One year after China made its debut appearance at the Rim of the Pacific Excercise, the largest joint military exercise in the world, the chairman of the Senate Armed Services Committee wants the country disinvited when ships from 20 of the world's navies gather in the region in 2016.
McCain said the invite should be pulled because of China's "bad behavior," including its construction of artificial islands around islands for which several countries make competing claims.
"In the last number of years they had filled in 60 acres of land around these islands," he told Bloomberg News. "In the last year they have filled in 600 acres and they are putting in a runway. I don't think there is any doubt about their territorial ambitions."
China lays claim to the Senkaku Islands – which it calls the Diaoyu Islands. Japan wrested them from China more than a century ago, but after World War II the U.S. maintained they belonged to Japan.
It's not only China's action that has McCain and others worried. In 2013, China unilaterally declared an air defense identification zone over a major portion of the East China Sea, in effect declaring a national defense interest in tracking, identifying and questioning any aircraft venturing into or passing through the airspace.
Now, with its build-up of man-made islands in the South China Sea, McCain believes China might declare a new air defense identification zone over that region.
"That would a de facto assertion that it is Chinese airspace.
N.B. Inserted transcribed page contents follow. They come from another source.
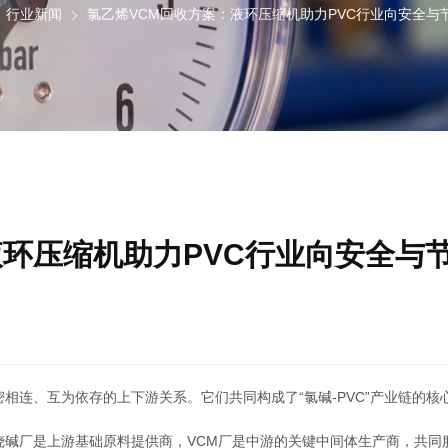
行业新闻
氯乙烯VCM回收方案：液环压缩机助力PVC行业向安全与
液环压缩机助力PVC行业向安全与
相连、互为依存的上下游关系。它们共同构成了“氯碱-PVC”产业链的核
烧碱厂是上游基础原料提供商，VCM厂是中游的关键中间体生产商，共同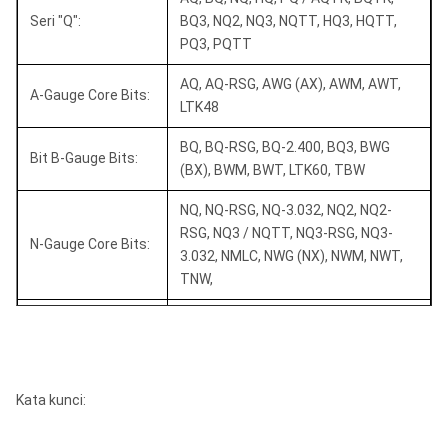
Seri "Q":
BQ3, NQ2, NQ3, NQTT, HQ3, HQTT,
NQ3
45 mm (1-3 / 8 in)
75,7 mm (3 inci)
PQ3, PQTT
63,5 mm (2-1 / 2
96 mm (3-3 / 8
HQ
AQ, AQ-RSG, AWG (AX), AWM, AWT,
inci)
inci)
A-Gauge Core Bits:
LTK48
61,1 mm (2-3 / 8
96 mm (3-3 / 8
HQ3
BQ, BQ-RSG, BQ-2.400, BQ3, BWG
inci)
inci)
Bit B-Gauge Bits:
(BX), BWM, BWT, LTK60, TBW
85 mm (3-3 / 8
122,6 mm (4-7 / 8
PQ3
NQ, NQ-RSG, NQ-3.032, NQ2, NQ2-
inci)
inci)
RSG, NQ3 / NQTT, NQ3-RSG, NQ3-
N-Gauge Core Bits:
3.032, NMLC, NWG (NX), NWM, NWT,
122,6 mm (4-7 / 8
PQ3
83 mm (3-1 / 4 in)
TNW,
inci)
HQ, HQ-RSG, HQ-3.830, HQ-3.895,
HQ3 / HQTT, HQ3-RSG, HQ3-3.895,
H-Gauge Core Bits:
HMLC, HWF-Panjang, HWF-Pendek,
HWG (HX), HWT
Kata kunci:
P-Gauge Core Bits:
PQ, PQ3, PWF-Panjang, PWF-Pendek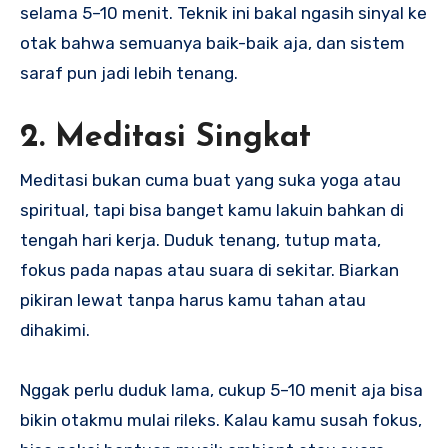
selama 5–10 menit. Teknik ini bakal ngasih sinyal ke
otak bahwa semuanya baik-baik aja, dan sistem
saraf pun jadi lebih tenang.
2. Meditasi Singkat
Meditasi bukan cuma buat yang suka yoga atau
spiritual, tapi bisa banget kamu lakuin bahkan di
tengah hari kerja. Duduk tenang, tutup mata,
fokus pada napas atau suara di sekitar. Biarkan
pikiran lewat tanpa harus kamu tahan atau
dihakimi.
Nggak perlu duduk lama, cukup 5–10 menit aja bisa
bikin otakmu mulai rileks. Kalau kamu susah fokus,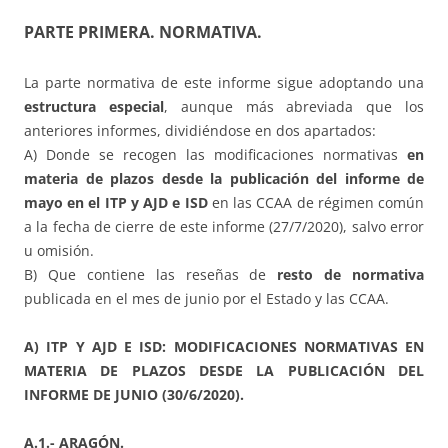
PARTE PRIMERA. NORMATIVA.
La parte normativa de este informe sigue adoptando una
estructura especial
, aunque más abreviada que los
anteriores informes, dividiéndose en dos apartados:
A) Donde se recogen las modificaciones normativas
en
materia de plazos desde la publicación del informe de
mayo en el ITP y AJD e ISD
en las CCAA de régimen común
a la fecha de cierre de este informe (27/7/2020), salvo error
u omisión.
B) Que contiene las reseñas de
resto de normativa
publicada en el mes de junio por el Estado y las CCAA.
A) ITP Y AJD E ISD: MODIFICACIONES NORMATIVAS EN
MATERIA DE PLAZOS DESDE LA PUBLICACIÓN DEL
INFORME DE JUNIO (30/6/2020).
A.1.- ARAGÓN.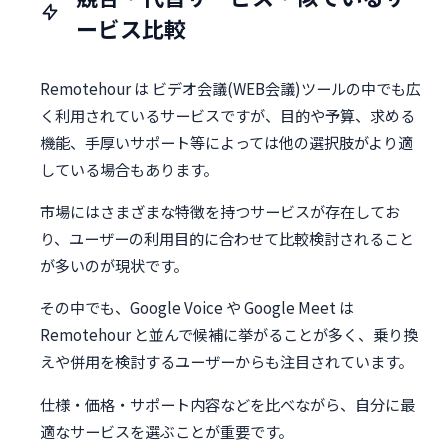
ービス比較
Remotehour は ビデオ会議(WEB会議)ツールの中でも広
く利用されているサービスですが、目的や予算、求める
機能、手厚いサポート等によっては他の選択肢がより適
している場合もあります。
市場にはさまざまな特徴を持つサービスが存在してお
り、ユーザーの利用目的に合わせて比較検討されること
が多いのが現状です。
その中でも、Google Voice や Google Meet は
Remotehour と並んで候補に挙がることが多く、乗り換
えや併用を検討するユーザーからも注目されています。
仕様・価格・サポート内容などを比べながら、自分に最
適なサービスを選ぶことが重要です。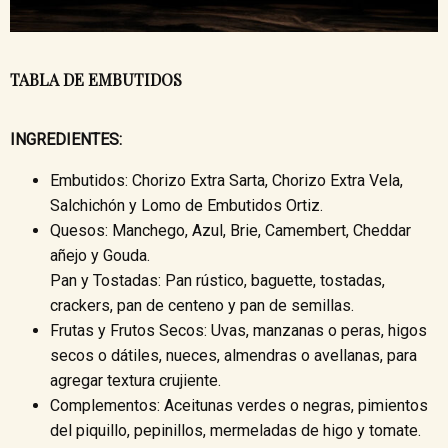
TABLA DE EMBUTIDOS
INGREDIENTES:
Embutidos: Chorizo Extra Sarta, Chorizo Extra Vela,
Salchichón y Lomo de Embutidos Ortiz.
Quesos: Manchego, Azul, Brie, Camembert, Cheddar
añejo y Gouda.
Pan y Tostadas: Pan rústico, baguette, tostadas,
crackers, pan de centeno y pan de semillas.
Frutas y Frutos Secos: Uvas, manzanas o peras, higos
secos o dátiles, nueces, almendras o avellanas, para
agregar textura crujiente.
Complementos: Aceitunas verdes o negras, pimientos
del piquillo, pepinillos, mermeladas de higo y tomate.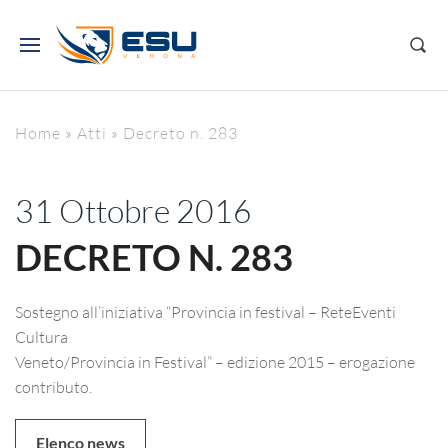
Home
»
Atti
»
Decreto n. 283
31 Ottobre 2016
DECRETO N. 283
Sostegno all’iniziativa “Provincia in festival – ReteEventi
Cultura
Veneto/Provincia in Festival” – edizione 2015 – erogazione
contributo.
Elenco news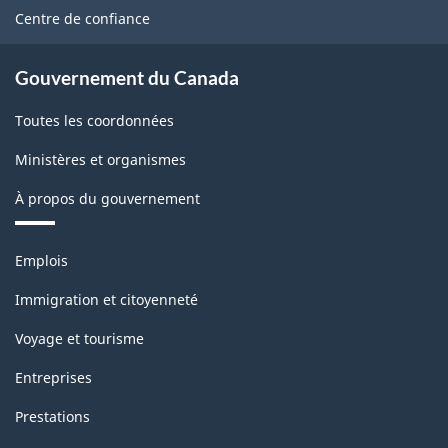
site
Centre de confiance
Gouvernement du Canada
Toutes les coordonnées
Ministères et organismes
À propos du gouvernement
Thèmes
Emplois
et
sujets
Immigration et citoyenneté
Voyage et tourisme
Entreprises
Prestations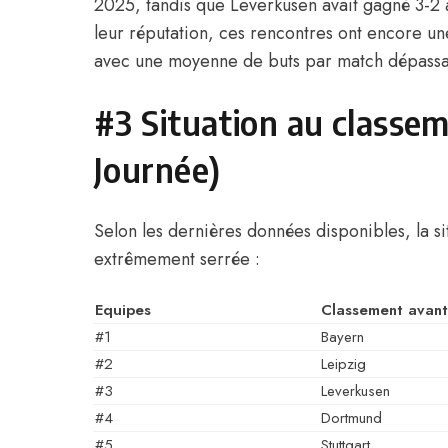
2025, tandis que Leverkusen avait gagné 3-2 
leur réputation, ces rencontres ont encore une f
avec une moyenne de buts par match dépassant 
#3 Situation au classem
Journée)
Selon les dernières données disponibles, la si
extrêmement serrée :
Equipes
Classement avant
#1
Bayern
#2
Leipzig
#3
Leverkusen
#4
Dortmund
#5
Stuttgart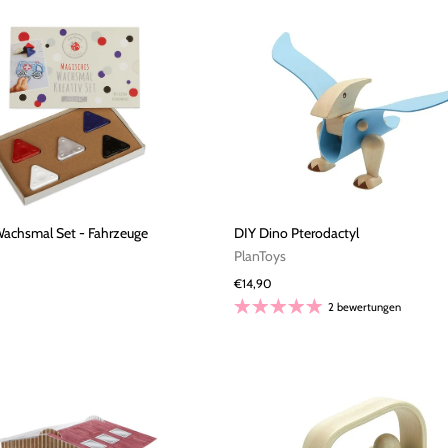
achsmal Set - Fahrzeuge
DIY Dino Pterodactyl
PlanToys
€14,90
2 bewertungen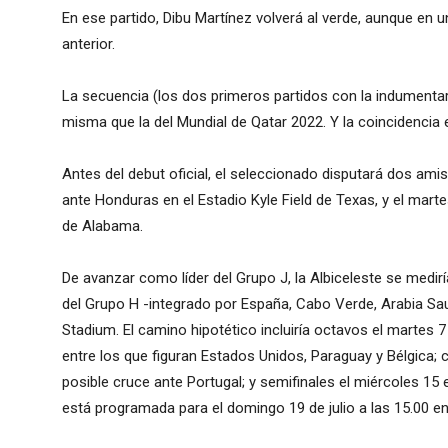
En ese partido, Dibu Martínez volverá al verde, aunque en 
anterior.
La secuencia (los dos primeros partidos con la indumentaria t
misma que la del Mundial de Qatar 2022. Y la coincidencia 
Antes del debut oficial, el seleccionado disputará dos ami
ante Honduras en el Estadio Kyle Field de Texas, y el marte
de Alabama.
De avanzar como líder del Grupo J, la Albiceleste se medirí
del Grupo H -integrado por España, Cabo Verde, Arabia Saud
Stadium. El camino hipotético incluiría octavos el martes 
entre los que figuran Estados Unidos, Paraguay y Bélgica;
posible cruce ante Portugal; y semifinales el miércoles 15 en
está programada para el domingo 19 de julio a las 15.00 e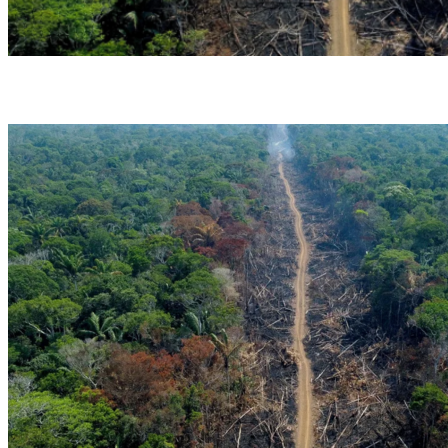
O estudo utilizou dados com ajuda de satélites (Crédito: Michael
Dantas/AFP/Getty Images)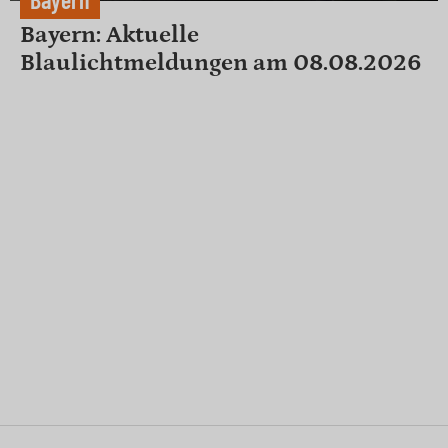
Bayern: Aktuelle
Blaulichtmeldungen am 08.08.2026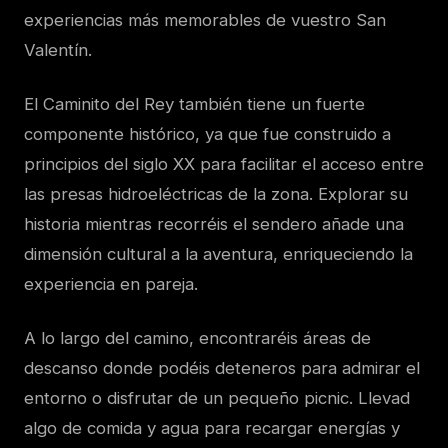
experiencias más memorables de vuestro San
Valentín.
El Caminito del Rey también tiene un fuerte
componente histórico, ya que fue construido a
principios del siglo XX para facilitar el acceso entre
las presas hidroeléctricas de la zona. Explorar su
historia mientras recorréis el sendero añade una
dimensión cultural a la aventura, enriqueciendo la
experiencia en pareja.
A lo largo del camino, encontraréis áreas de
descanso donde podéis deteneros para admirar el
entorno o disfrutar de un pequeño picnic. Llevad
algo de comida y agua para recargar energías y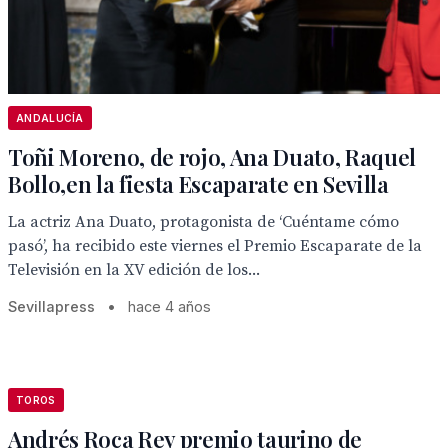
ANDALUCÍA
Toñi Moreno, de rojo, Ana Duato, Raquel
Bollo,en la fiesta Escaparate en Sevilla
La actriz Ana Duato, protagonista de ‘Cuéntame cómo
pasó’, ha recibido este viernes el Premio Escaparate de la
Televisión en la XV edición de los...
Sevillapress
•
hace 4 años
TOROS
Andrés Roca Rey premio taurino de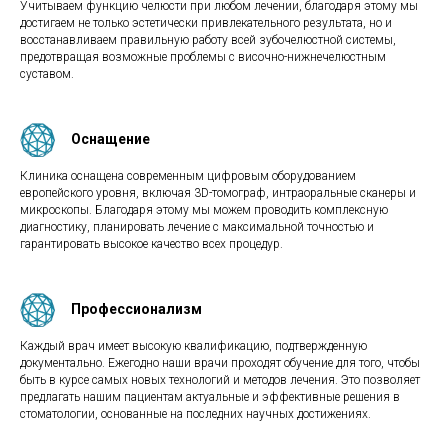
Учитываем функцию челюсти при любом лечении, благодаря этому мы
достигаем не только эстетически привлекательного результата, но и
восстанавливаем правильную работу всей зубочелюстной системы,
предотвращая возможные проблемы с височно-нижнечелюстным
суставом.
Оснащение
Клиника оснащена современным цифровым оборудованием
европейского уровня, включая 3D-томограф, интраоральные сканеры и
микроскопы. Благодаря этому мы можем проводить комплексную
диагностику, планировать лечение с максимальной точностью и
гарантировать высокое качество всех процедур.
Профессионализм
Каждый врач имеет высокую квалификацию, подтвержденную
документально. Ежегодно наши врачи проходят обучение для того, чтобы
быть в курсе самых новых технологий и методов лечения. Это позволяет
предлагать нашим пациентам актуальные и эффективные решения в
стоматологии, основанные на последних научных достижениях.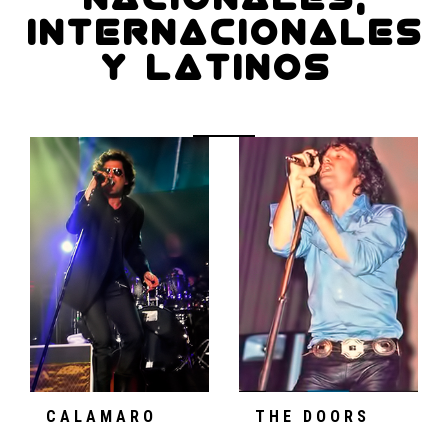
INTERNACIONALES
Y LATINOS
CALAMARO
THE DOORS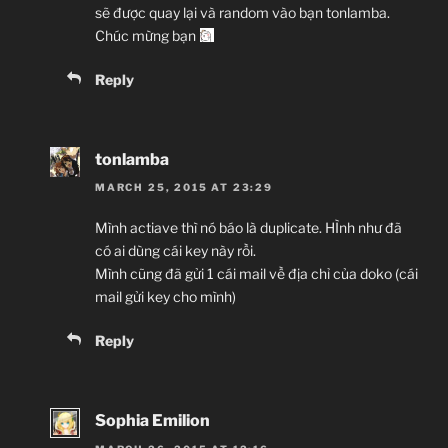
sẽ được quay lại và random vào bạn tonlamba.
Chúc mừng bạn
Reply
tonlamba
MARCH 25, 2015 AT 23:29
Mình actiave thì nó báo là duplicate. HÌnh như đã
có ai dùng cái key này rồi.
Mình cũng đã gửi 1 cái mail về địa chỉ của doko (cái
mail gửi key cho mình)
Reply
Sophia Emilion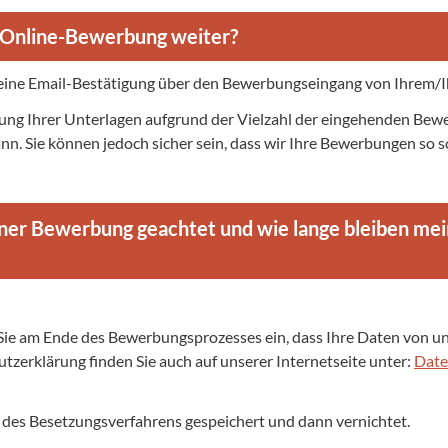
 Online-Bewerbung weiter?
eine Email-Bestätigung über den Bewerbungseingang von Ihrem/Ihr
rtung Ihrer Unterlagen aufgrund der Vielzahl der eingehenden B
n. Sie können jedoch sicher sein, dass wir Ihre Bewerbungen so s
ner Bewerbung geachtet und wie lange bleiben mein
 Sie am Ende des Bewerbungsprozesses ein, dass Ihre Daten von
tzerklärung finden Sie auch auf unserer Internetseite unter:
Date
des Besetzungsverfahrens gespeichert und dann vernichtet.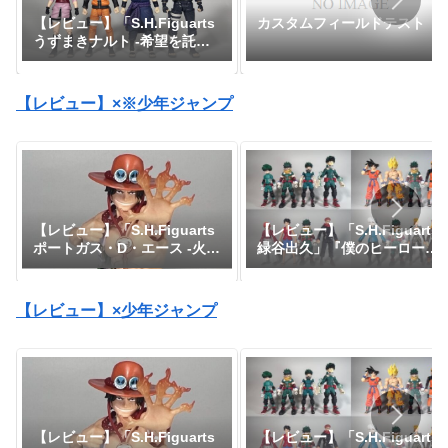
【レビュー】「S.H.Figuarts
カスタムフィールドテスト
うずまきナルト -希望を託さ
れた九尾の人柱力-」
【レビュー】×※少年ジャンプ
【レビュー】「S.H.Figuarts
【レビュー】「S.H.Figuarts
緑谷出久」『僕のヒーローア
ポートガス・D・エース -火
カデミア』
拳-」『ワンピース』
【レビュー】×少年ジャンプ
【レビュー】「S.H.Figuarts
【レビュー】「S.H.Figuarts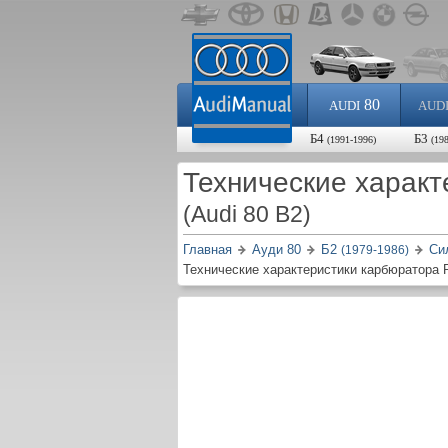
80
AUDI
AUD
Б4
Б3
(1991-1996)
(19
Технические характ
(Audi 80 B2)
Главная
Ауди 80
Б2
Си
(1979-1986)
Технические характеристики карбюратора P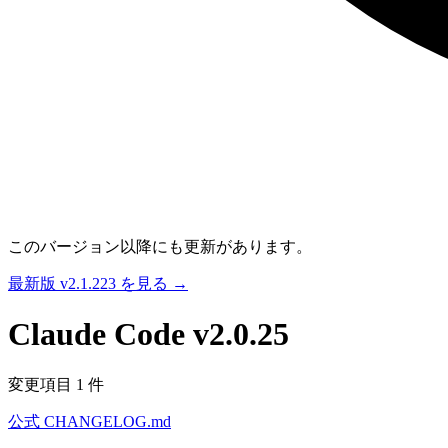
このバージョン以降にも更新があります。
最新版 v2.1.223 を見る →
Claude Code
v2.0.25
変更項目 1 件
公式 CHANGELOG.md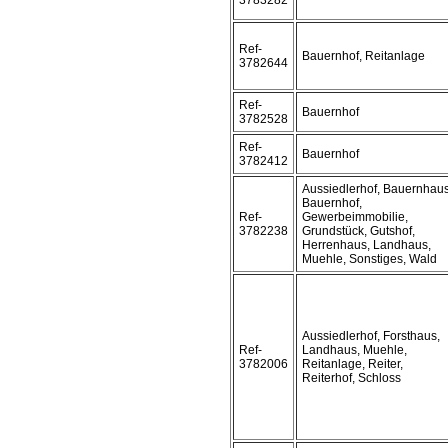
3783282
Ref-
Bauernhof, Reitanlage
3782644
Ref-
Bauernhof
3782528
Ref-
Bauernhof
3782412
Aussiedlerhof, Bauernhaus
Bauernhof,
Ref-
Gewerbeimmobilie,
3782238
Grundstück, Gutshof,
Herrenhaus, Landhaus,
Muehle, Sonstiges, Wald
Aussiedlerhof, Forsthaus,
Ref-
Landhaus, Muehle,
3782006
Reitanlage, Reiter,
Reiterhof, Schloss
I don't think there's any doubt the Chinese are acting in an aggressive manner," McCain told Bloomberg. He said the U.S. Pacific Command has been warnings about China's moves in the region, but that the Obama administration has ignored them.
In a July 2014 report to Congress, the Congressional Research Service noted a number of instances of China harassing U.S. ships and being more aggressive in its claims to disputed islands, stating that these disputes "showed some limits to mil-to-mil engagement."
In one case, 40 Chinese Su-27 and Su-30 fighter jets "flew near the Senkaku Islands, while eight [Chinese] ships entered Japan's claimed territorial waters around the islands, and Japan scrambled F-15 fighters."
A later China news report called the action a drill, with the Chinese fighters conducting "simulated precision strikes against land and maritime targets."
In his remarks last July, while RIMPAC was underway, Joint Chiefs of Staff Chairman Gen. Martin Dempsey noted the "rising tide of nationalism in the region."
"Relationships of trust remain paramount to the Asia-Pacific," he said. "That's why sustained mil-to-mil engagements and exercises like RIMPAC … are important to strengthen the bonds for our shared future."
RIMPAC is held every two years in and around the Hawaiian islands. Hosted by the U.S. Pacific Fleet, the 2014 exercise included participation by 22 countries, which sent 49 surface vessels, six submarines, more than 200 aircraft and 25,000 personnel, according to the U.S. Navy.
Among the countries taking part were Australia, Brunei, Canada, Chile, Colombia, France, India, Indonesia, Japan, Malaysia, Mexico, Netherlands, New Zealand, Norway, China, Peru, South Korea, the Republic of the Philippines, Singapore, Tonga and the United Kingdom.
China was invited to RIMPAC in 2014, officially taking part with the guided missile destroyer CNS 171 Haikou, while also sailing near the exercise with an uninvited spy ship, the AGI 853 Dongdiao.
Nicole Forrester, then with the Pacific Forum Center for Strategic and International Studies and a former Australian diplomat, said at the time that fears over China's presence were misguided. If anything, she suggested that China's observations of American and allied capabilities might be sobering.
"Direct exposure to U.S. equipment, personnel, and capabilities should give the Chinese a more realistic assessment of what the U.S. and its allies are capable of doing. Mistaken notions of U.S. decline are likely to be corrected in the process," she wrote.
Former Australian Prime Minister Malcolm Frazier, who died two months ago, had written as recently as December 2014 that China likely sees U.S. actions and decisions in the region every bit as confrontational as the U.S. views China's.
"First, the United States' handing of the Senkaku/Diaoyu islands back to Japan in 1971 occurred at a time when Sino-American relations hardly existed," Fraser wrote. "There was little thought of the fact that Japan had taken those islands from China in 1895, and it has turned out to have been a provocative decision. It was an event that was ignored at the time, though, as China had no means then of asserting itself"
China may also feel provoked by the U.S. move to reassert itself in Asia, he said, noting that China believed the U.S. tried three years ago to get Cam Ranh Bay, Vietnam, reopened as a U.S. naval base.
"China has welcomed U.S. diplomatic engagement, but at the same time wonders what policy America is actually pursuing -- one of consultation and discussion and perhaps collaboration, or one of rearmament, encirclement and containment," Fraser wrote. "Which America is going to win out? The one that wishes to talk, or the one that relies on military solutions?"